Marie Gross was born and raised in the small town of Timber Lake, South Dakota, and her commitment to her hometown and to the Cheyenne River Reservation and the Sioux people who live on that reservation and other reservations is evident by her work and her history. Timber Lake is the county seat of Dewey County, and Dewey County is one of five South Dakota counties that is wholly situated on a Native American reservation. Nearly all of Dewey County lies within the Cheyenne River reservation, with a small, northern sliver of the county fitted into the Standing Rock reservation.

A 1996 graduate from Timber Lake High School, Gross – an enrolled member of the Cheyenne River Sioux tribe – moved to Rapid City where she earned a degree in nursing at the University of South Dakota’s program there. She returned to the Cheyenne River reservation to work as a nurse for the tribe, and later continued her post-secondary studies, earning a bachelor’s degree in business from Presentation College.

Gross is now enrolled in the University of South Dakota’s public health program, and intends to complete her master’s degree – an M.P.H. – next spring. “I love the M.P.H. program,” said Gross. “It has me thinking about health issues more comprehensively. Plus, what I’m learning is directly applicable to the work I am already doing and to the goals I have set for myself.” 

Since 2001 Gross has been involved in what is known as the Strong Heart Study, the largest epidemiologic study of Native Americans ever undertaken. It is also the longest running and most comprehensive cardiovascular study ever conducted among Native Americans and on American reservations.

This momentous study examines the heart health of 13 American Indian tribes in three geographic regions: an area near Phoenix, Arizona; an area in the southwestern part of Oklahoma; and a sprawling expanse in western and central North and South Dakota. As a researcher and as a field coordinator for the Strong Heart Study, Gross has examined morbidity statistics related to heart disease among reservation residents. She has also researched other health issues on the reservation, including smoking, and how nicotine is metabolized by Native Americans, and how to reduce the impacts and frequency of stroke among reservation residents.

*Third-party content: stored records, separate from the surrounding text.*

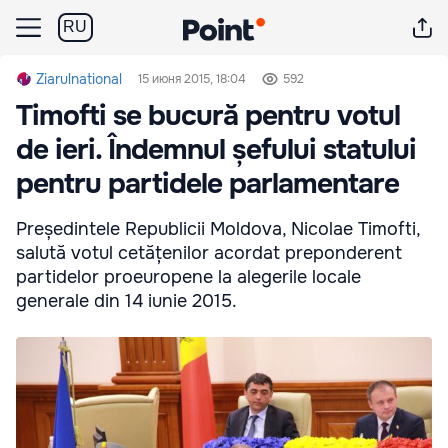
RU
Ziarulnational
15 июня 2015, 18:04
592
Timofti se bucură pentru votul
de ieri. Îndemnul șefului statului
pentru partidele parlamentare
Președintele Republicii Moldova, Nicolae Timofti,
salută votul cetățenilor acordat preponderent
partidelor proeuropene la alegerile locale
generale din 14 iunie 2015.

“We know that Native Americans have higher health disparities regarding cardiovascular problems,” explained Gross. “We also know that Native Americans have, across the board, greater health disparities in an array of health issues.” 

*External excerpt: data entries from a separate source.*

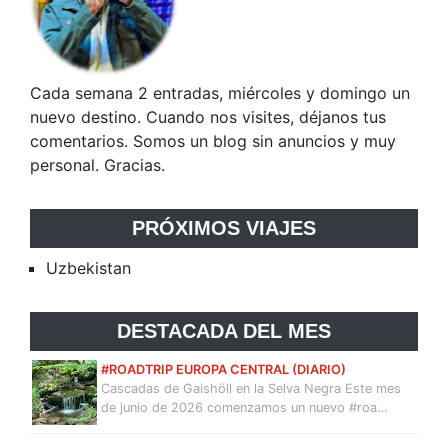
Cada semana 2 entradas, miércoles y domingo un
nuevo destino. Cuando nos visites, déjanos tus
comentarios. Somos un blog sin anuncios y muy
personal. Gracias.
PRÓXIMOS VIAJES
Uzbekistan
DESTACADA DEL MES
#ROADTRIP EUROPA CENTRAL (DIARIO)
Cascadas de Gaishöll en la Selva Negra Este mes
de junio de 2026 comenzamos un nuevo #roa…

The research she has performed, emphasized Gross, does not merely end up on paper in a filed report.

“This research can influence the development of specific programs that target health problems on the reservation,” she explained, noting that the Indian Health Service actually changed its treatment protocol for diabetes sufferers because of research findings. “Strong Heart Study-related research,” she added, “helped improve the standard of diabetes care for many residents.” 

One of the aspects of research Gross especially values is the potential that research possesses to positively impact a large group of people. “There is tremendous value to working one-on-one with patients and people in health care,” she explained, “but research and the findings of research can change health care options for many people, for an entire community of people. That’s what attracts me to performing research in health care.”  

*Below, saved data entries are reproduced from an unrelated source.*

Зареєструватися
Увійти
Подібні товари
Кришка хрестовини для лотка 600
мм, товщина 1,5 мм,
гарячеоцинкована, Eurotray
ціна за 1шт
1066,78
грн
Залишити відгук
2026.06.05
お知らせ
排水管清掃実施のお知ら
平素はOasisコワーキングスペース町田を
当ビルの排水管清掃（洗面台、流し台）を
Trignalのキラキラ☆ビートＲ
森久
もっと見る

Gross’ passion about improving health care on the Cheyenne River reservation was compelled by her own mother, who became a nurse and worked at the local tribal health office, before earning a master’s degree in nursing. “There weren’t many people involved in tribal health care with advanced degrees in those days,” said Gross proudly. “My mother was the inspiration for this journey I am on.”

Among her future plans Gross described research that will examine the relationship between unplanned pregnancies and alcohol use disorders. “We want women to understand the different factors involved in these risky behaviors,” she explained. “One aspect of the research will be to compare women who received counselling about these risky behaviors versus those who did not.”

A long-term desire for Gross is that health professionals on the reservation dictate research topics and identify research needs. “Instead of having researchers and research organizations and institutions come to us with their topics,” she declared, “we want to be able to go to them and be specific about the type of research we need on the reservations. We know this type of work – health-related research – must go on. We need research that will result in better outcomes for the people in our communities.” 

"I will be one of the few people living on the Cheyenne reservation with a MPH degree. I will be proud of that, of course, but more importantly, what I learn will enhance my abilities to help others, and that's why I do this work." - Marie Gross

In addition to working on health research and studying in USD’s MPH program, Gross is a mother and wife, with four children and a husband who runs businesses in Timber Lake. Gross helps her husband when she can, and donates time to the local history group and rodeo association, and she also serves on the Timber Lake school board.

“It’s a full life,” she noted. “But a rewarding one.”

Adding the MPH degree and the experiences gained in earning that degree fulfills another piece of her plan, said Gross. “I will be one of the few people living on the Cheyenne River reservation with an MPH degree. I will be proud of that, of course, but more importantly, what I learn will enhance my abilities to help others, and that’s why I do this work.”